# Rig Fishing This Weekend



## bellafishing (Oct 1, 2007)

Anybody heading out to the oil rigs this weekend? We are leaving Fri around lunch time, coming back Sat. night,and plan on heading to Marlin then trolling S until we find pelagics or blue water (or both!!). ManFish on 68.

Bob


----------



## countryjwh (Nov 20, 2007)

i seen some tunas ( all chunking) that were caught at the marlin last weekend and got many more reports for tunas in that area. i am sure you will get into them.


----------



## lookinlagit (Aug 3, 2009)

probally heading out to the marlin as well fri afternoon, may see you out there. I'd try an bring plenty of hardtail or other live bait for the yellowfin I've heard good things. We were at the petronius and double nipplelast weeked and hit nothing so hopefully the marlin or DWN will produce.


----------



## cliff k (Oct 1, 2007)

I am planning on going Sunday.
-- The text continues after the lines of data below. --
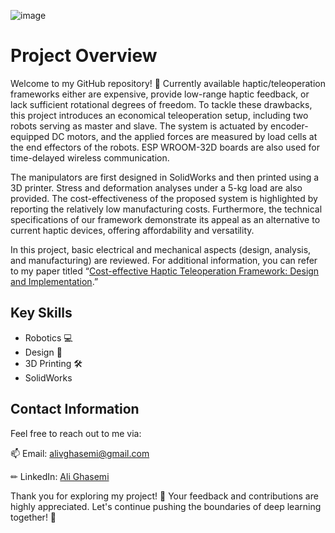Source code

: ![image](https://github.com/user-attachments/assets/043d12a6-ef37-4521-91c5-ba355e41040f)

# Project Overview

Welcome to my GitHub repository! 🚀 Currently available haptic/teleoperation frameworks either are expensive, provide low-range haptic feedback, or lack sufficient rotational degrees of freedom. To tackle these drawbacks, this project introduces an economical teleoperation setup, including two robots serving as master and slave. The system is actuated by encoder-equipped DC motors, and the applied forces are measured by load cells at the end effectors of the robots. ESP WROOM-32D boards are also used for time-delayed wireless communication. 

The manipulators are first designed in SolidWorks and then printed using a 3D printer. Stress and deformation analyses under a 5-kg load are also provided. The cost-effectiveness of the proposed system is highlighted by reporting the relatively low manufacturing costs. Furthermore, the technical specifications of our framework demonstrate its appeal as an alternative to current haptic devices, offering affordability and versatility.

In this project, basic electrical and mechanical aspects (design, analysis, and manufacturing) are reviewed. For additional information, you can refer to my paper titled “[Cost-effective Haptic Teleoperation Framework: Design and Implementation](https://www.researchgate.net/publication/377825397_Cost-effective_Haptic_Teleoperation_Framework_Design_and_Implementation).”

## Key Skills

- Robotics 💻
- Design 🧠
- 3D Printing 🛠️
- SolidWorks

## Contact Information

Feel free to reach out to me via:

📫 Email: [alivghasemi@gmail.com](mailto:alivghasemi@gmail.com)

✏ LinkedIn: [Ali Ghasemi](https://www.linkedin.com/in/alivghasemi/)

Thank you for exploring my project! 🙌 Your feedback and contributions are highly appreciated. Let's continue pushing the boundaries of deep learning together! 🚀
Will any of you guys be so kind to pm me your numbers so I can call to see if I still need to go. I will repay generosity with many thanks and beers if we ever meet. Thank. Cliff


----------



## flyliner (Oct 13, 2007)

We are leaving Thursday pm returning Sat afternoon from and back to Destin. Feel free to call me and will tell you where we went, what we saw, what we caught and what go away.


----------



## Thunderstruck (Oct 21, 2007)

Thinking about it.


----------



## bellafishing (Oct 1, 2007)

Sounds like we have ourselves a convoy! Pat, can't wait to meet you man, I've heard good things! Miss the Chevy report this year for sure! I will give you a shout on 68 when we get there. We will be at Petronis around 5pm, then turning S. Feel free to give us a ring! We'll be in my 31' center console (ManFish).

Bob


----------



## ManFish (Oct 2, 2007)

I'm ready. Is it time to go yet?:sleeping


----------



## OffshoreAngler (Jul 29, 2008)

We were out there where was everyone else?! We hit the marlin and petronius but and only saw two other sportfishers that laughed at us when we said we were in a 29 Regulator!! it was extremely sporty


----------



## xyzzy (Oct 26, 2008)

Thats what those Regs are built for! Looked like 2-3 occasional 4?


----------



## OffshoreAngler (Jul 29, 2008)

We hailed one of the guys on themarlin and they were calling it3-4's. I would say it was 3-4's with an occasional 5-6. We saw some big waves once the sun came up!! Theres not many cc'su can take out there in that stuff and the Regulator did awesome


----------



## fish head (Jul 6, 2009)

Was out at the Marlin rig Thursday morning and there was good yellowfin activityup to 8:30 am. Couldn't seem to catch any trolling (had one good bite) but they were schooling. Water was wasn't real pretty. Saw a couple of other boatscatch a few.


----------



## OffshoreAngler (Jul 29, 2008)

We left the marlin and went to the Petronius to fish at day break. We saw YFT skying and caught one on the troll with a stretch 25. Also caught a BFT right as the sun was coming up


----------



## bellafishing (Oct 1, 2007)

We went all the way to Horn Mtn Fri night. Water looked good, weed-line right on the rig, but then the storms and wind started. By midnight it was 4-6, we were soaking wet, the wind was houling, and the storms just kept coming. We decided to call it a loss and attempt to make it home in the slop. Took about 6 hours, but we made it safe and sound. Glad to be dry and home in my comfy bed instead of getting rocked by the drink! There's always next time! BTW, Horn Mtn. had tons of flying fish around the rig, but no BFT. Water appeared to be blue, but can't be sure since it was at night.

Bob


----------



## OffshoreAngler (Jul 29, 2008)

What were yall in? We talked to a boat that was leaving the marlin headed to horn moutain as we were pulling up to the marlin around midnight


----------



## bellafishing (Oct 1, 2007)

We were in my 31' Center Console. The only other boat we ran across was a monster tied off to the Petronis. Other than that, we just heard chatting on the radio. We saw 2 boats heading towards Horn Mtn as we turned North to head back. I feel bad for the guys that had to hang and tough that one out through the night!! It looks like it never really calmed down that much on Sat., so I feel like we made a good call to head back. It sucks to burn 250 gallons of fuel, but not getting your ass kicked for 28 hours straight makes that fuel bill a little easier to handle!

Bob


----------



## OffshoreAngler (Jul 29, 2008)

We got are ass kicked from the time we left the pass tell the time we pulled back in but we put a few fish in the boat so that made it a little easier to handle


----------